The exercise:
Render every line of the records below as a Markdown table with two columns, Row and Line, numbering the rows in order. Omit blank lines and leave out the pictures.

## start The input

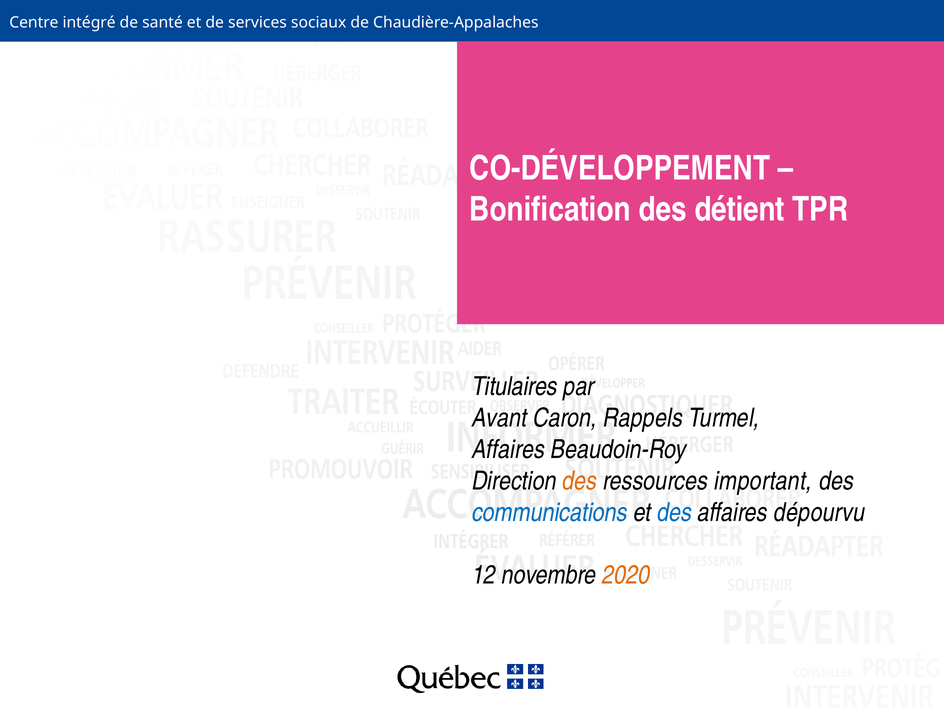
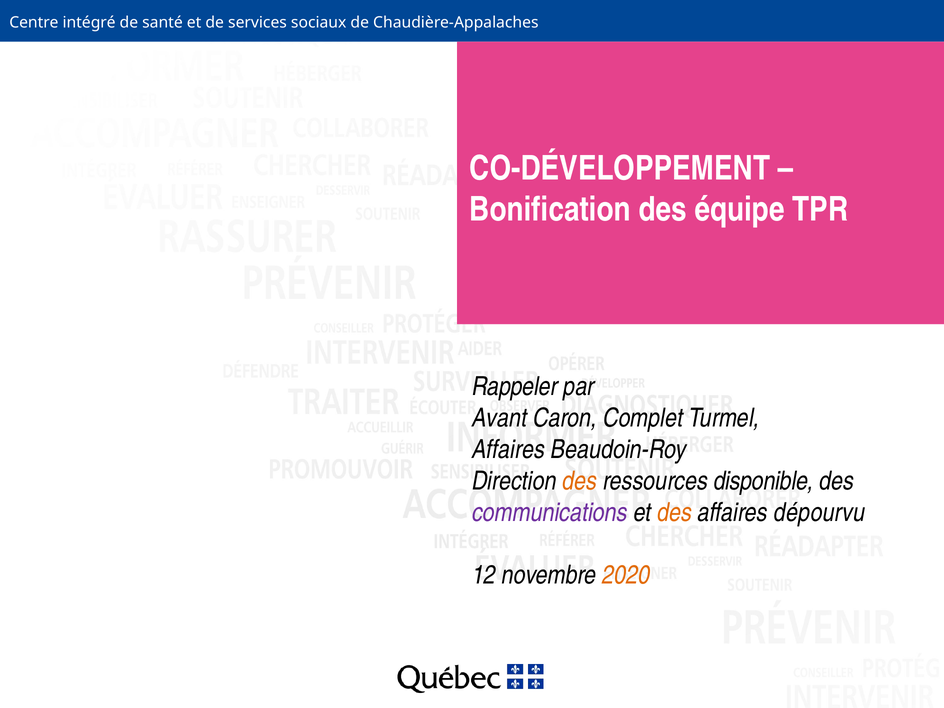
détient: détient -> équipe
Titulaires: Titulaires -> Rappeler
Rappels: Rappels -> Complet
important: important -> disponible
communications colour: blue -> purple
des at (675, 512) colour: blue -> orange
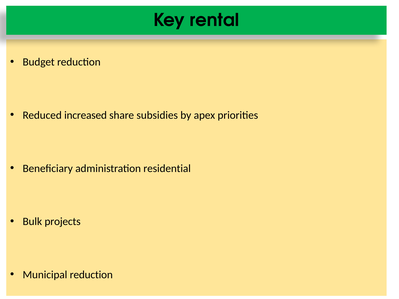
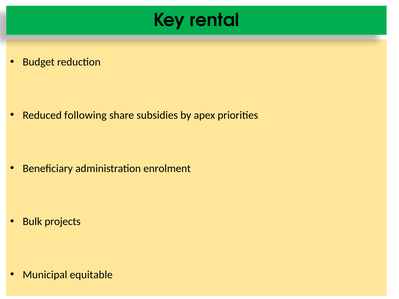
increased: increased -> following
residential: residential -> enrolment
Municipal reduction: reduction -> equitable
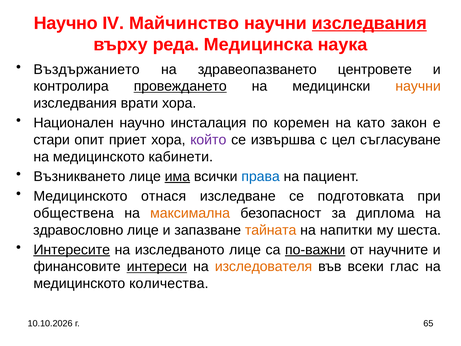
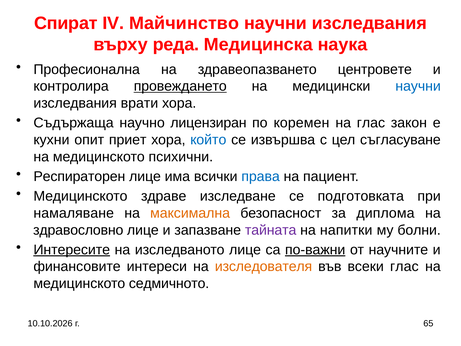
Научно at (66, 23): Научно -> Спират
изследвания at (369, 23) underline: present -> none
Въздържанието: Въздържанието -> Професионална
научни at (418, 86) colour: orange -> blue
Национален: Национален -> Съдържаща
инсталация: инсталация -> лицензиран
на като: като -> глас
стари: стари -> кухни
който colour: purple -> blue
кабинети: кабинети -> психични
Възникването: Възникването -> Респираторен
има underline: present -> none
отнася: отнася -> здраве
обществена: обществена -> намаляване
тайната colour: orange -> purple
шеста: шеста -> болни
интереси underline: present -> none
количества: количества -> седмичното
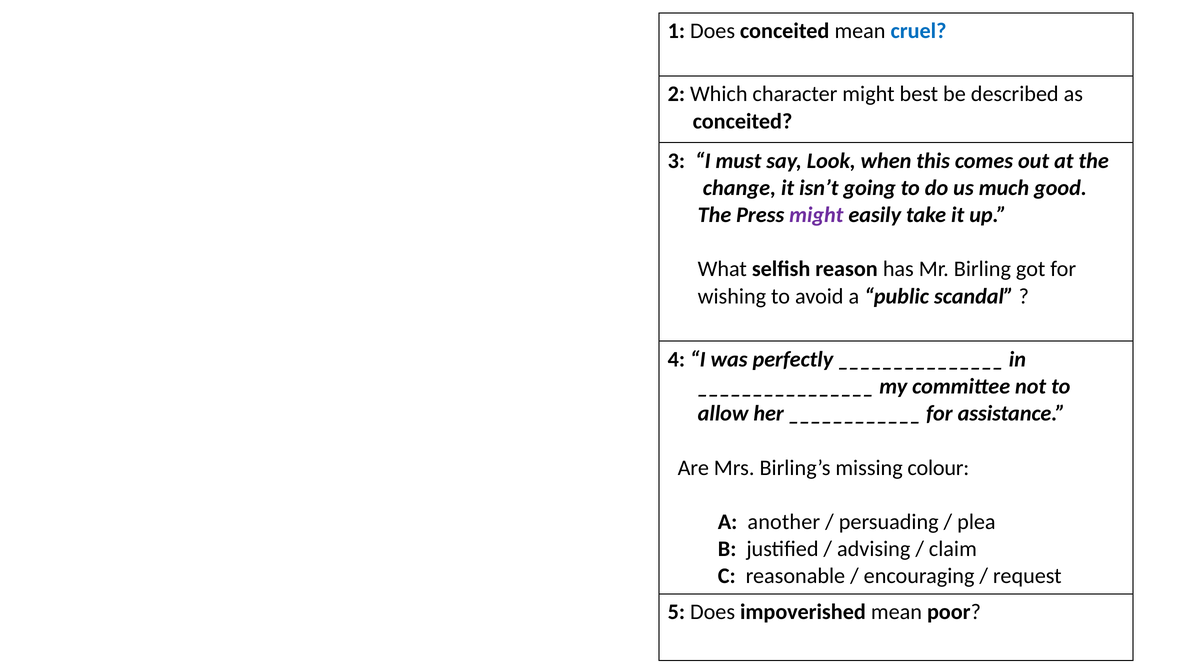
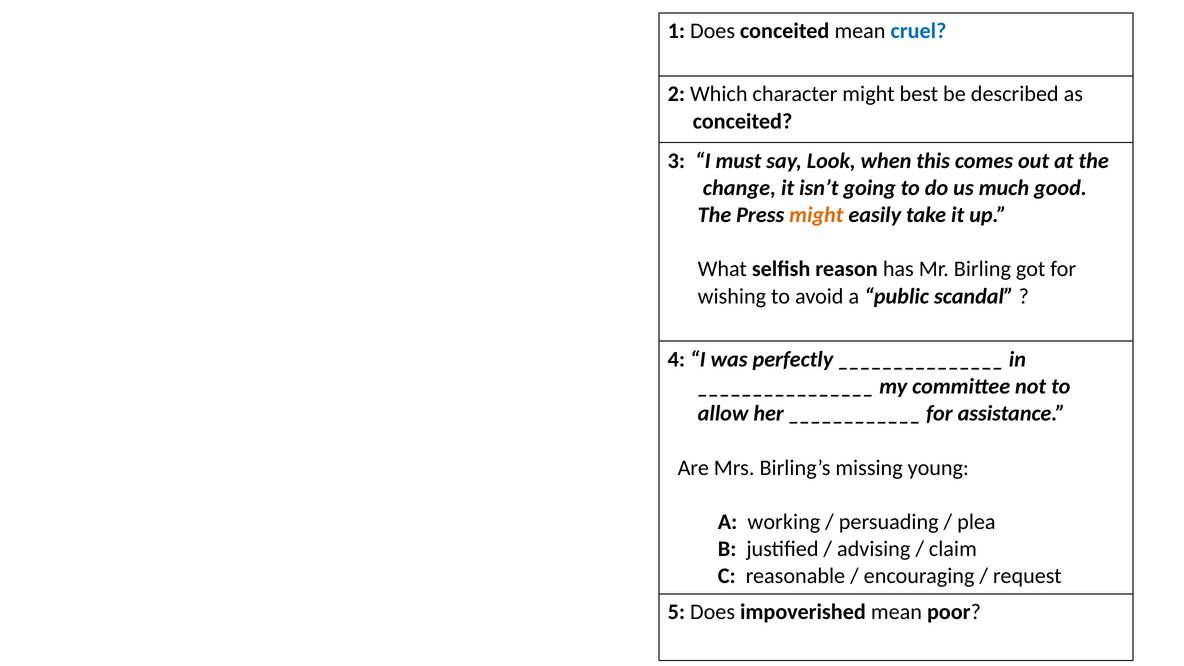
might at (816, 215) colour: purple -> orange
colour: colour -> young
another: another -> working
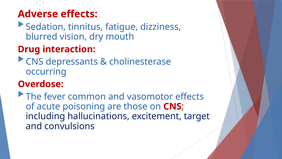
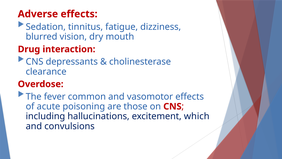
occurring: occurring -> clearance
target: target -> which
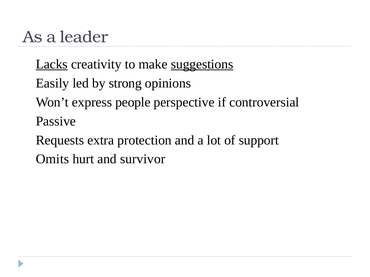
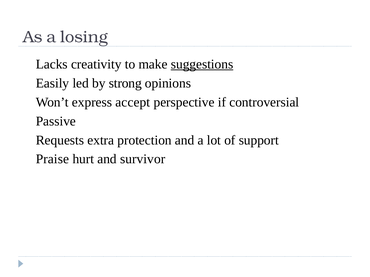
leader: leader -> losing
Lacks underline: present -> none
people: people -> accept
Omits: Omits -> Praise
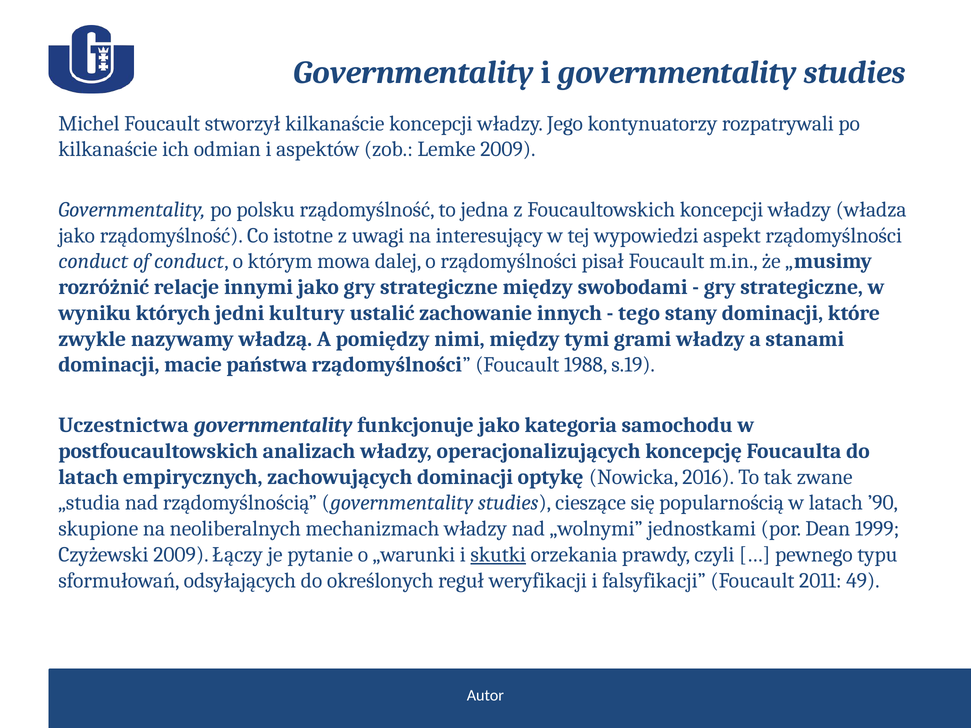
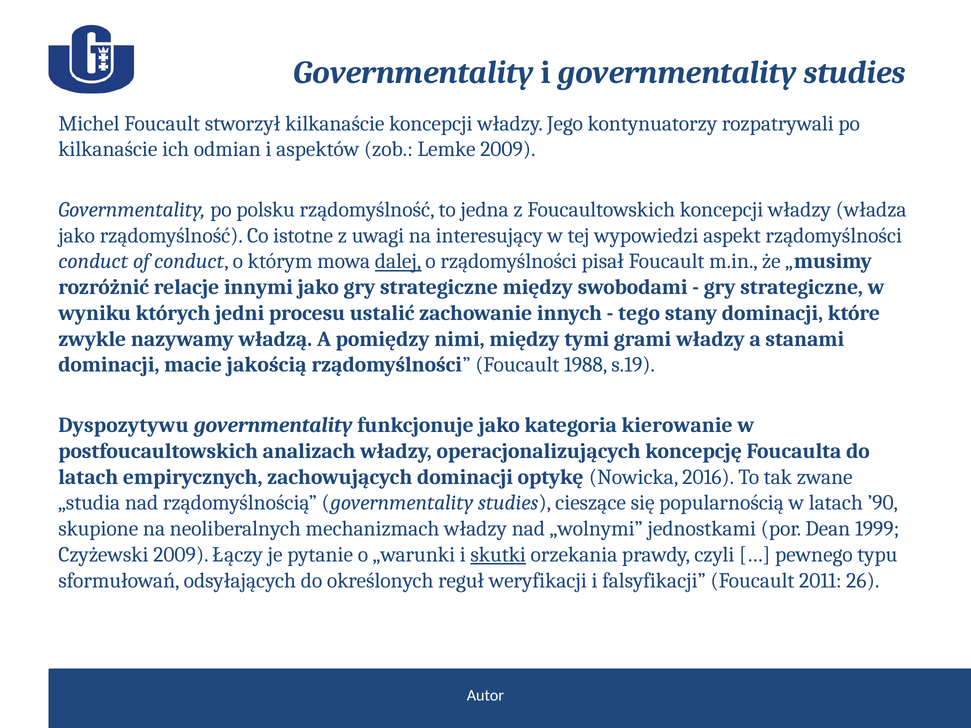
dalej underline: none -> present
kultury: kultury -> procesu
państwa: państwa -> jakością
Uczestnictwa: Uczestnictwa -> Dyspozytywu
samochodu: samochodu -> kierowanie
49: 49 -> 26
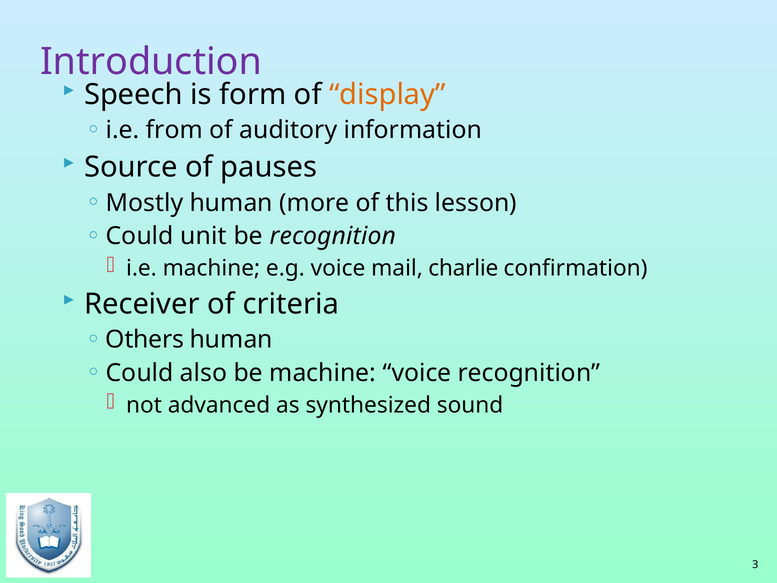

## end The input

Response to this task:
| Row | Line |
|---|---|
| 1 | détient: détient -> équipe |
| 2 | Titulaires: Titulaires -> Rappeler |
| 3 | Rappels: Rappels -> Complet |
| 4 | important: important -> disponible |
| 5 | communications colour: blue -> purple |
| 6 | des at (675, 512) colour: blue -> orange |
| 7 | increased: increased -> following |
| 8 | residential: residential -> enrolment |
| 9 | Municipal reduction: reduction -> equitable |
| 10 | Научно at (66, 23): Научно -> Спират |
| 11 | изследвания at (369, 23) underline: present -> none |
| 12 | Въздържанието: Въздържанието -> Професионална |
| 13 | научни at (418, 86) colour: orange -> blue |
| 14 | Национален: Национален -> Съдържаща |
| 15 | инсталация: инсталация -> лицензиран |
| 16 | на като: като -> глас |
| 17 | стари: стари -> кухни |
| 18 | който colour: purple -> blue |
| 19 | кабинети: кабинети -> психични |
| 20 | Възникването: Възникването -> Респираторен |
| 21 | има underline: present -> none |
| 22 | отнася: отнася -> здраве |
| 23 | обществена: обществена -> намаляване |
| 24 | тайната colour: orange -> purple |
| 25 | шеста: шеста -> болни |
| 26 | интереси underline: present -> none |
| 27 | количества: количества -> седмичното |
| 28 | might at (816, 215) colour: purple -> orange |
| 29 | colour: colour -> young |
| 30 | another: another -> working |
| 31 | occurring: occurring -> clearance |
| 32 | target: target -> which |
| 33 | leader: leader -> losing |
| 34 | Lacks underline: present -> none |
| 35 | people: people -> accept |
| 36 | Omits: Omits -> Praise |
| 37 | dalej underline: none -> present |
| 38 | kultury: kultury -> procesu |
| 39 | państwa: państwa -> jakością |
| 40 | Uczestnictwa: Uczestnictwa -> Dyspozytywu |
| 41 | samochodu: samochodu -> kierowanie |
| 42 | 49: 49 -> 26 |